Ci portò a vedere dei ragazzi che facevano lotta e dopo un’ora Mister Taylor vinse per 1 milione di “run” (nel cricket i punti si contano in “run”) a una, dove i “run” erano le quantità di parole emesse per minuto. Nonostante fosse un monologo che riuscivo saltuariamente a interrompere con delle esclamazioni o frase che non contenessero più di dieci parole, era piacevole ascoltarlo. Mi diede l’impressione di una persona vera, onesta, sincera e dal buon cuore. Mister Taylor studiava inglese con Mister Peter. Era mussulmano e anche se un po’ logorroico e stancante, piaceva a Peter per le stesse qualità positive che provammo noi. Uno strano personaggio che avremmo voluto volentieri ascoltare la sera mentre continuavamo la nostra educazione sul cricket che ci appassionava giorno dopo giorno e che fu la nostra salvezza durante i giorni di dolore chiusi in camera con febbre e mal di intestino.

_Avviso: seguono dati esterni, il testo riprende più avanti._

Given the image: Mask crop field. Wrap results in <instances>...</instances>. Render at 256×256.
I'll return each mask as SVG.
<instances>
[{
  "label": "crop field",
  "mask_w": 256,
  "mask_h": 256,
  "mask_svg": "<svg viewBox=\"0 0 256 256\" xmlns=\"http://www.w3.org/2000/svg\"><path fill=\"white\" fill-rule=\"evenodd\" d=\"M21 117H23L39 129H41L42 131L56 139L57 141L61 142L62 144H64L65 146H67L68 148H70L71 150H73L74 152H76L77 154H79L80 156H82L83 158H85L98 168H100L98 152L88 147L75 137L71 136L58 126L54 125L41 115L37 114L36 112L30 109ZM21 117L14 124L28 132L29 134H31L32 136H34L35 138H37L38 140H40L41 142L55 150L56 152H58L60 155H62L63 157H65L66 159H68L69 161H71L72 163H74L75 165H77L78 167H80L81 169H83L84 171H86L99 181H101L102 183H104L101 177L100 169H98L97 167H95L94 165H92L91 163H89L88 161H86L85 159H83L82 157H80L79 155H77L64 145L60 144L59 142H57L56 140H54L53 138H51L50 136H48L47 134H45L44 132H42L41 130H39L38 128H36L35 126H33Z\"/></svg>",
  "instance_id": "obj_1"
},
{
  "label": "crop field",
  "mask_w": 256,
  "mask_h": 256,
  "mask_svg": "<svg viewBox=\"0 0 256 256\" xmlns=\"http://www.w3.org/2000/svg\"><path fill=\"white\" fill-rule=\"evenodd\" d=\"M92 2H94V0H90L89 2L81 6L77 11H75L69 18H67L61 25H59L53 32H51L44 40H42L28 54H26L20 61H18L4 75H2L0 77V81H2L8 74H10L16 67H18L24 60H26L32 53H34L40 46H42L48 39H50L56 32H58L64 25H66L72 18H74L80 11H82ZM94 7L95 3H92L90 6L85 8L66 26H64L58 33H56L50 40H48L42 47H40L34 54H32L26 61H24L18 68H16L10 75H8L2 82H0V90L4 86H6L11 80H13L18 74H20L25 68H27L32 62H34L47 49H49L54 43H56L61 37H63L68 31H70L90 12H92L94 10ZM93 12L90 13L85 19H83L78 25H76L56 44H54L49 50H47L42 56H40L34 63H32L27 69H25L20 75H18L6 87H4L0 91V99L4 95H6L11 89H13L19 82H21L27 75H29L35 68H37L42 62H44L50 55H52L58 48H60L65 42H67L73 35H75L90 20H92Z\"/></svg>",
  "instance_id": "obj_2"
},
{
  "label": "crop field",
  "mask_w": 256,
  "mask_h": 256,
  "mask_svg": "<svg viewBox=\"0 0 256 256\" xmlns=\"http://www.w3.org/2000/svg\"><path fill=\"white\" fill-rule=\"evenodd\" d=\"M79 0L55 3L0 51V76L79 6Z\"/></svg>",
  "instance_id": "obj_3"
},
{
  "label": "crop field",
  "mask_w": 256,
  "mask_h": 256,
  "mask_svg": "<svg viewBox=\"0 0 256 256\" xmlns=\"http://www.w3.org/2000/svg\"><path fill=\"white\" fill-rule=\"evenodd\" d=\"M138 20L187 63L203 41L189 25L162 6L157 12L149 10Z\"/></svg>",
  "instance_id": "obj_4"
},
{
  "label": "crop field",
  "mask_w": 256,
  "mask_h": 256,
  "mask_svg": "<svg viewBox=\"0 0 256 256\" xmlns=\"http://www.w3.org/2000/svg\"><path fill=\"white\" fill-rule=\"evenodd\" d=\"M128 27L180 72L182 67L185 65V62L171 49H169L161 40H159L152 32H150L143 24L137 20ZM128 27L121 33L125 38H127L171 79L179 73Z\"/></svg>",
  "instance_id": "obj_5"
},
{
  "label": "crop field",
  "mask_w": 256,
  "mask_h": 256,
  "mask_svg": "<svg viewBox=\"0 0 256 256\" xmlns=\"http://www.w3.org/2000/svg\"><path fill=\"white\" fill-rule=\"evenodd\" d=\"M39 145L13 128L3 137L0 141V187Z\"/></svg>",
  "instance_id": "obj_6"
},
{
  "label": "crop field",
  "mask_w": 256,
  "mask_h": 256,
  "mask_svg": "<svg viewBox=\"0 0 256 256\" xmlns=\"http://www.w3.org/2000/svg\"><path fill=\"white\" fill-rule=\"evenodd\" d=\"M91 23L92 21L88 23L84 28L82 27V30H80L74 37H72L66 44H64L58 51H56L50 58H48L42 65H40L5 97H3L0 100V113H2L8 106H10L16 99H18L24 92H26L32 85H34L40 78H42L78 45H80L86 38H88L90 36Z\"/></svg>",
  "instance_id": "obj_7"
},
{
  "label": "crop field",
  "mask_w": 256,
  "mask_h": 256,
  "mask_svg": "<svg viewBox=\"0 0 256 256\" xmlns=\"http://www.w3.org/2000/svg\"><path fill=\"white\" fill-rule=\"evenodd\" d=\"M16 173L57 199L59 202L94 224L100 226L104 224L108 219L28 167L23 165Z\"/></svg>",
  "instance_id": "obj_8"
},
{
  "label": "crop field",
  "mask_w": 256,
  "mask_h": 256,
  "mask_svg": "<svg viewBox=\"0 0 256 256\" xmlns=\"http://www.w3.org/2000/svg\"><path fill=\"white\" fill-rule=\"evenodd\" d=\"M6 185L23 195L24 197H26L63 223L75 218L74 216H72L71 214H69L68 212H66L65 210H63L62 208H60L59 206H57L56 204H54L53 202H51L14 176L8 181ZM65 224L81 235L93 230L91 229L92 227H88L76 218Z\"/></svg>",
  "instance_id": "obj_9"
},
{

Con Peter ci demmo appuntamento alla moschea e arrivammo in ritardo. Insieme a Mister Peter, c’erano pure Mister Kelvin e Mister Hassan. L’ultimo mussulmano. Andammo a casa di Peter in motocicletta. Franta e Hassan su una e io, Kelvin e Peter sull’altra. Kelvin era vestito con un paio di pantaloni alla moda bianchi, una camicia nera con le maniche raccolte sui gomiti, capello lungo e liscio ben curato con la riga perfetta, orecchino non troppo vistoso e gli occhi verdi. Con la pelle scura, ma non troppo, poteva passare per una abbronzatura esotica o da lampade. Sarebbe stato un buon esemplare di cacciatore estivo lungo costa dell’alto adriatico.
Sfrecciammo tra le calli oramai buie, ma piene di gente, saltammo sulle buche sulla pavimentazione simile ad Emmental svizzero o curvando quasi toccando con il ginocchio per terra come Valentino Rossi. Evitammo per miracolo un frontale con un paio di risciò e arrivammo a casa di Peter pregando tutti le divinità di questa terra e aggrappandoci disperatamente alla motocicletta.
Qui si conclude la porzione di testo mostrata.